Она была в кабинете, сидела с ногами в кресле, подпершись кулачком, и рассеянно перелистывала «Трактат о слухах». Когда он вошел, она вскинулась, но он не дал ей подняться, подбежал, обнял и сунул нос в пышные душистые ее волосы, бормоча: «Как кстати, Кира!.. Как кстати!..»

Ничего в ней особенного не было. Девчонка как девчонка, восемнадцать лет, курносенькая, отец — помощник писца в суде, брат — сержант у штурмовиков. И замуж ее медлили брать, потому что была рыжая, а рыжих в Арканаре не жаловали. По той же причине была она на удивление тиха и застенчива, и ничего в ней не было от горластых, пышных мещанок, которые очень ценились во всех сословиях. Не была она похожа и на томных придворных красавиц, слишком рано и на всю жизнь познающих, в чем смысл женской доли. Но любить она умела, как любят сейчас на Земле, — спокойно и без оглядки...

— Почему ты плакала?

— Почему ты такой сердитый?

— Нет, ты скажи, почему ты плакала?

— Я тебе потом расскажу. У тебя глаза совсем-совсем усталые... Что случилось?

— Потом. Кто тебя обидел?

— Никто меня не обидел. Увези меня отсюда.

— Обязательно.

— Когда мы уедем?

— Я не знаю, маленькая. Но мы обязательно уедем.

— Далеко?

— Очень далеко.

— В метрополию?

— Да... в метрополию. Ко мне.

— Там хорошо?

— Там дивно хорошо. Там никто никогда не плачет.

— Так не бывает.

— Да, конечно. Так не бывает. Но ты там никогда не будешь плакать.

— А какие там люди?

— Как я.

— Все такие?

— Не все. Есть гораздо лучше.

— Вот это уж не бывает.

— Вот это уж как раз бывает!

— Почему тебе так легко верить? Отец никому не верит. Брат говорит, что все свиньи, только одни грязные, а другие нет. Но я им не верю, а тебе всегда верю...

— Я люблю тебя...

— Подожди... Румата... Сними обруч... Ты говорил — это грешно...
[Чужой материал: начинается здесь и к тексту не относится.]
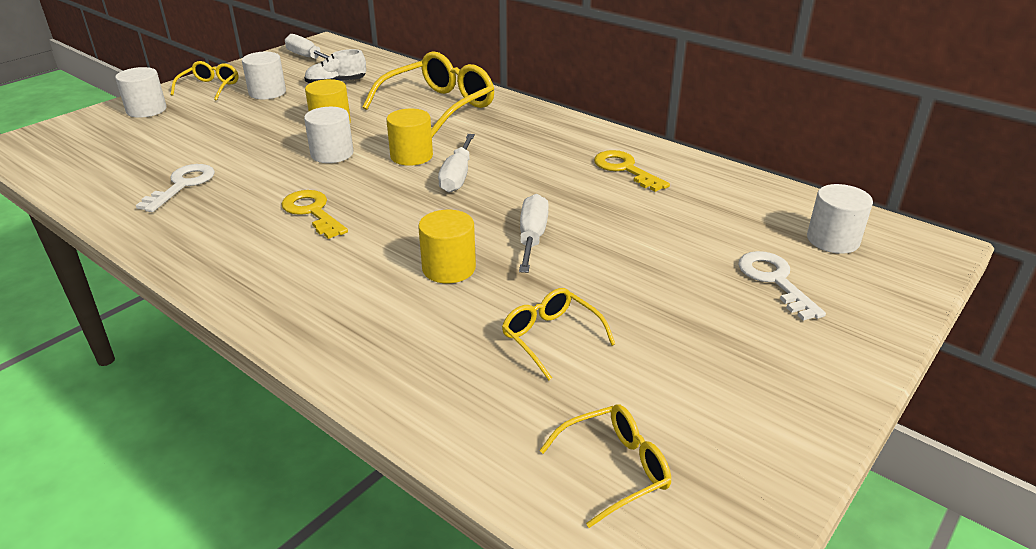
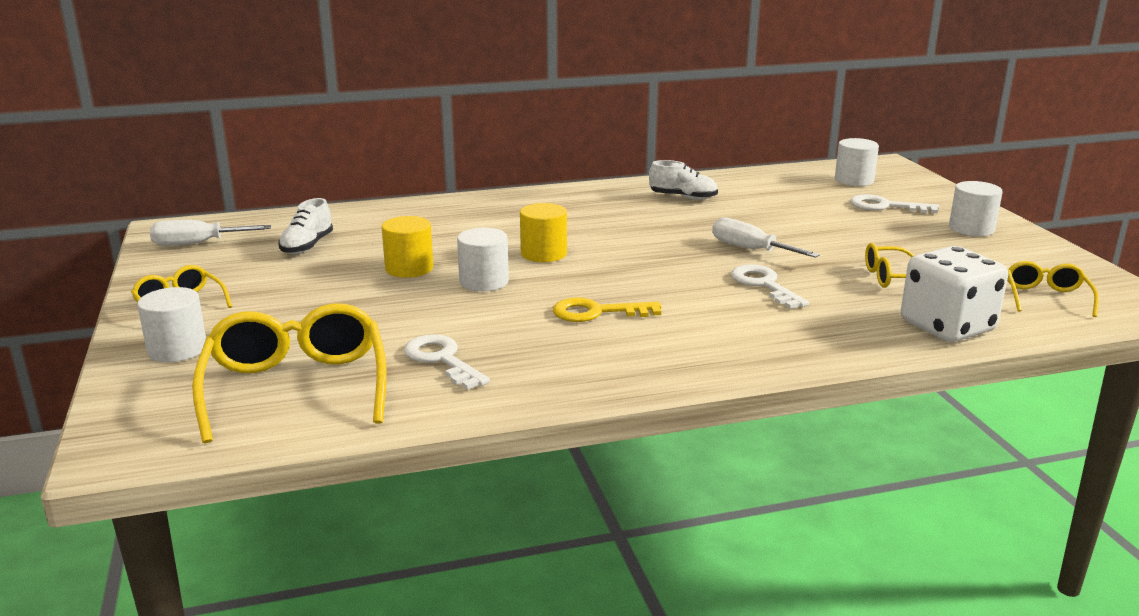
camera: 55 degrees left, 10 degrees down
white cylinder [242,52,286,99] -> white cylinder moved to [949,181,1003,236]
yellow glasses [363,51,494,137] -> yellow glasses moved to [192,303,387,443]
yellow cylinder [418,210,476,283] -> white key [731,264,809,309]
white screwdriver [438,134,475,193] -> none
yellow key [594,150,670,192] -> white shoe [649,160,718,200]
none -> white dice [901,246,1008,342]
Румата счастливо засмеялся, стянул с головы обруч, положил его на стол и прикрыл книгой.

— Это глаз бога, — сказал он. — Пусть закроется... — Он поднял ее на руки. — Это очень грешно, но когда я с тобой, мне не нужен бог. Правда?

— Правда, — сказала она тихонько.

Когда они сели за стол, жаркое простыло, а вино, принесенное с ледника, степлилось. Пришел мальчик Уно и, неслышно ступая, как учил его старый Муга, пошел вдоль стен, зажигая светильники, хотя было еще светло.